At 22 weeks and three days, I started bleeding heavily while shopping for maternity clothes. I rushed quickly to the hospital where I was told I was in labour, I would be delivering my baby soon, and she not “compatible with life” due to her early gestation. I laboured through the night, supported by one of the most compassionate midwives I’ve ever known.  

 

The next morning, I delivered my daughter Lilly. She was placed on my chest, her little body moving, and she lived for only moments before taking her last breaths in my arms, surrounded by family. The hospital gave me precious time with her allowing us to baptised her, take photographs, and supporting me. 

The weeks that followed were agonising. My milk came in, I planned a funeral and visited the cemetery daily until her due date.  As painful as it was, I found so much comfort in the support I was given by the healthcare workers and the time they gave me to acknowledge my baby – as Lilly. It validated me being a mother despite my arms and body being empty from holding my baby.  

 

Eighteen months later, I was pregnant again. This time I was referred early and monitored closely. At 25 weeks, abdominal pain revealed my cervix was just 0.7cm. I was given steroids, medication, and a NICU tour.  

 

The fear was suffocating. Day after day, I held on sitting in a hospital bed, and at 33 weeks I was induced due to infection. My second daughter was born prematurely, fragile and ventilated, and spent over five weeks in hospital.
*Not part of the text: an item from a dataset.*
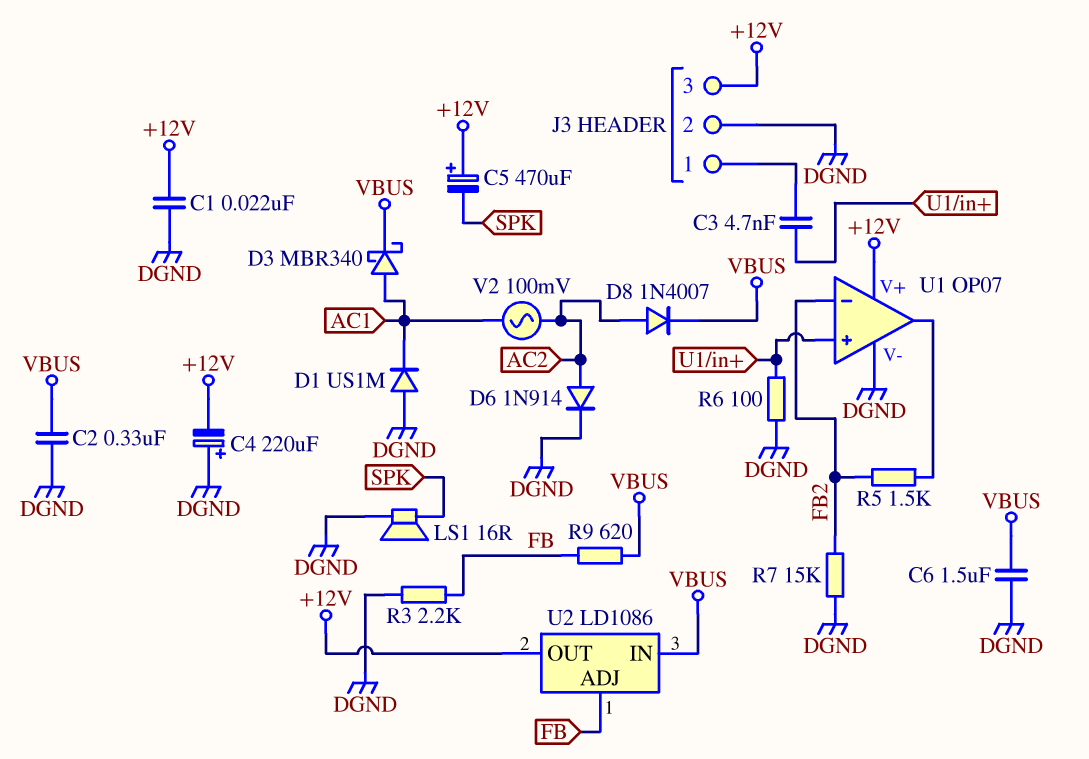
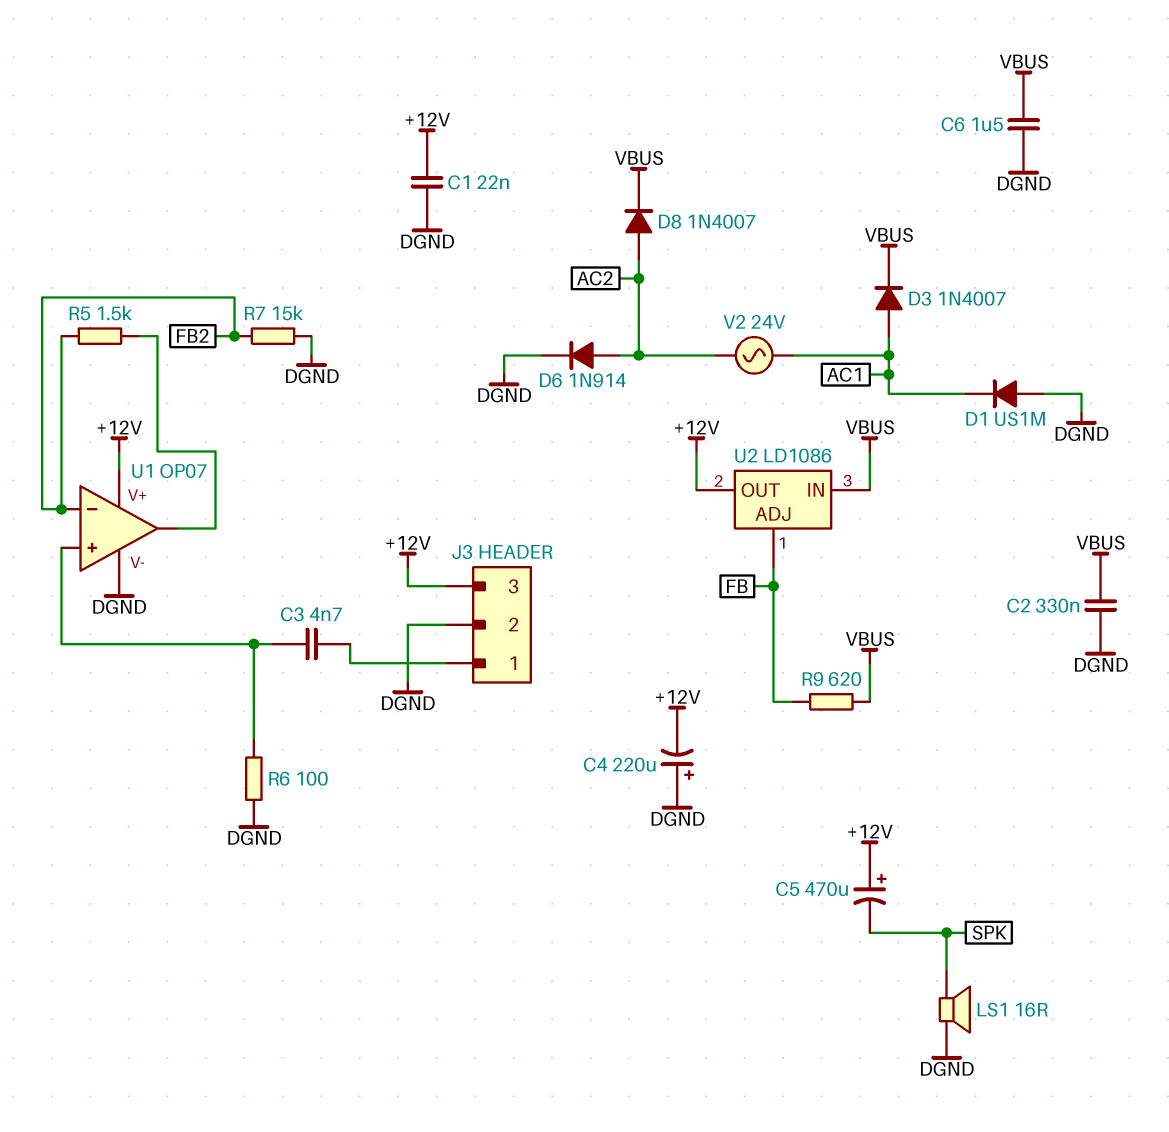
D3: schottky MBR340 (A AC1, K VBUS) -> diode 1N4007 (A AC1, K VBUS)
R3: 2.2k (DGND, FB) -> none
V2: AC 100mV (AC1, AC2) -> AC 24V (AC1, AC2)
Bringing her home was joyous, but the challenges didn’t end there. Her ongoing health issues are a daily reminder of how profoundly early birth shapes the future. 

By the time I was pregnant with my third daughter in 2022, I was armed with every intervention: cerclage, progesterone, constant monitoring. Yet no treatment eased the fear. My body carried memories of trauma. Every cramp felt like labour, every twinge a threat. I spent hours reading journal articles, desperately searching for reassurance. Anxiety consumed me, and despite meditation and hypnobirthing, I constantly doubted my body.

 

I was induced at 37 weeks. My daughter arrived safely, but my birth ended with a severe postpartum haemorrhage, and it felt like yet another betrayal of my body. I had struggled to carry and birth my babies, and now my own safety was in jeopardy. 

 

Through all of this, the grief of loss, the trauma of prematurity, the fear and the physical toll, the shining light has always been my daughters. They are the reason I endured. And alongside them, the healthcare workers who walked beside me, who gave me space to grieve, who saw me, and who never made me feel like I was just another patient. 

 

It has been eleven years since I lost Lilly, and nine since my second daughter was born prematurely, yet I still remember every single health professional who cared for me. Every midwife, doctor, student, and sonographer who showed compassion left a mark on my life. That care did not erase the trauma, but it softened it. It allowed healing to begin. 

 

These experiences shaped me in ways I could never have anticipated. Leaving hospital with my second daughter, I knew I wanted to give back. I wanted to dedicate my life to helping women the way I had been helped.  

Today, I am in my final rotation of medical school, about to graduate, and working toward becoming an obstetrician. I am also the Consumer Representative for Townsville University Hospital in the Every Week Counts Preterm Birth Prevention Collaborative.  

 

In this role, I speak for families who live through what I lived through. I bring my story, and the stories of countless women like me, into the spaces where change is made. Preventing preterm and early term birth matters to me because it isn’t just about survival; it’s about lifelong impacts, trauma, and the ripple effect on families. If I can play even the smallest role in reducing that, then Lilly’s short life has left a legacy far greater than I ever imagined.

 

My journey has been one of loss, love, fear, resilience, and hope. It’s ongoing, and it’s far from perfect. But I carry with me the conviction that stories like mine matter and that by sharing them, we can bridge the gap between consumers and clinicians, ensuring that every woman feels heard, validated, and supported through one of the most vulnerable times in her life.